■ THE DATA ■
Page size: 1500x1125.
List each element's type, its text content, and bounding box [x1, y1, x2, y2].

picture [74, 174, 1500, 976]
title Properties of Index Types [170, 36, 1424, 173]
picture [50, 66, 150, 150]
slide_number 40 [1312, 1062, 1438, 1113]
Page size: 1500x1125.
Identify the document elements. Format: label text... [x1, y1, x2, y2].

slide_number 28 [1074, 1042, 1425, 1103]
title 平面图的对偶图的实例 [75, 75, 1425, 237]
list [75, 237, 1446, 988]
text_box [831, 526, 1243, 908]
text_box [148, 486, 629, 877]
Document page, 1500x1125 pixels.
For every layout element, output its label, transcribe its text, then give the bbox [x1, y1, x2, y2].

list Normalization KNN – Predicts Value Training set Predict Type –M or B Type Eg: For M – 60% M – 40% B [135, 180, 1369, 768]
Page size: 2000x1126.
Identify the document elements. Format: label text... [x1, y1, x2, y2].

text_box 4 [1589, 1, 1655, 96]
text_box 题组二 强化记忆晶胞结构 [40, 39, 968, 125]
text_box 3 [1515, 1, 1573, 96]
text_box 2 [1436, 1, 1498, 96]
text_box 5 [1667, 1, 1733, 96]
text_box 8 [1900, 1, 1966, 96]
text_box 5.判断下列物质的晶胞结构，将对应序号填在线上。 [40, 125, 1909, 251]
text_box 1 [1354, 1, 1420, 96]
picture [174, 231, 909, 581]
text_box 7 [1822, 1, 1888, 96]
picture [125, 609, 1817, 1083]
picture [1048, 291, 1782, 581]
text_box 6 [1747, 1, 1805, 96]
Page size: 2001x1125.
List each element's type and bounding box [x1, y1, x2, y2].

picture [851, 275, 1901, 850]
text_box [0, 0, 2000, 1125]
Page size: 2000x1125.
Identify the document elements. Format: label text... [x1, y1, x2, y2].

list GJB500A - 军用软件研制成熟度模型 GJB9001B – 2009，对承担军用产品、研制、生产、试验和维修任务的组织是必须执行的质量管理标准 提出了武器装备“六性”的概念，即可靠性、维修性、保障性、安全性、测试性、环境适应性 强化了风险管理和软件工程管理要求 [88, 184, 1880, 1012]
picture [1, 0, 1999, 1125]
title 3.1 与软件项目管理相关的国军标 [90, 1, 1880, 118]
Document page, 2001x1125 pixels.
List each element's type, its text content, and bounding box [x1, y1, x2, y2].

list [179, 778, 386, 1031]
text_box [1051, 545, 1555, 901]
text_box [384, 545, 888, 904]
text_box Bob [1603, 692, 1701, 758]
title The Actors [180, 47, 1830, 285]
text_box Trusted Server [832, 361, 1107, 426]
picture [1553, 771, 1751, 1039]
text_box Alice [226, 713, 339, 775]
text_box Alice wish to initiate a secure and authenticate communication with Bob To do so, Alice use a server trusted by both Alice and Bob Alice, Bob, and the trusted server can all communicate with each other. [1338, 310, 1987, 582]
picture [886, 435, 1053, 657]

■ PROBLEM DESCRIPTION ■
Everything from the line containing "Page size: 2000x1126." down to the last line of the entries is to be returned exactly, both ends included, and nothing beyond it.

■ TASK ANSWER ■
Page size: 2000x1126.
Identify the document elements. Format: label text... [x1, y1, x2, y2].

text_box 4 [1589, 1, 1655, 96]
text_box 题组二 强化记忆晶胞结构 [40, 39, 968, 125]
text_box 3 [1515, 1, 1573, 96]
text_box 2 [1436, 1, 1498, 96]
text_box 5 [1667, 1, 1733, 96]
text_box 8 [1900, 1, 1966, 96]
text_box 5.判断下列物质的晶胞结构，将对应序号填在线上。 [40, 125, 1909, 251]
text_box 1 [1354, 1, 1420, 96]
picture [174, 231, 909, 581]
text_box 7 [1822, 1, 1888, 96]
picture [125, 609, 1817, 1083]
picture [1048, 291, 1782, 581]
text_box 6 [1747, 1, 1805, 96]
Page size: 2001x1125.
List each element's type and bounding box [x1, y1, x2, y2].

picture [851, 275, 1901, 850]
text_box [0, 0, 2000, 1125]
Page size: 2000x1125.
Identify the document elements. Format: label text... [x1, y1, x2, y2].

list GJB500A - 军用软件研制成熟度模型 GJB9001B – 2009，对承担军用产品、研制、生产、试验和维修任务的组织是必须执行的质量管理标准 提出了武器装备“六性”的概念，即可靠性、维修性、保障性、安全性、测试性、环境适应性 强化了风险管理和软件工程管理要求 [88, 184, 1880, 1012]
picture [1, 0, 1999, 1125]
title 3.1 与软件项目管理相关的国军标 [90, 1, 1880, 118]
Document page, 2001x1125 pixels.
List each element's type, its text content, and bounding box [x1, y1, x2, y2].

list [179, 778, 386, 1031]
text_box [1051, 545, 1555, 901]
text_box [384, 545, 888, 904]
text_box Bob [1603, 692, 1701, 758]
title The Actors [180, 47, 1830, 285]
text_box Trusted Server [832, 361, 1107, 426]
picture [1553, 771, 1751, 1039]
text_box Alice [226, 713, 339, 775]
text_box Alice wish to initiate a secure and authenticate communication with Bob To do so, Alice use a server trusted by both Alice and Bob Alice, Bob, and the trusted server can all communicate with each other. [1338, 310, 1987, 582]
picture [886, 435, 1053, 657]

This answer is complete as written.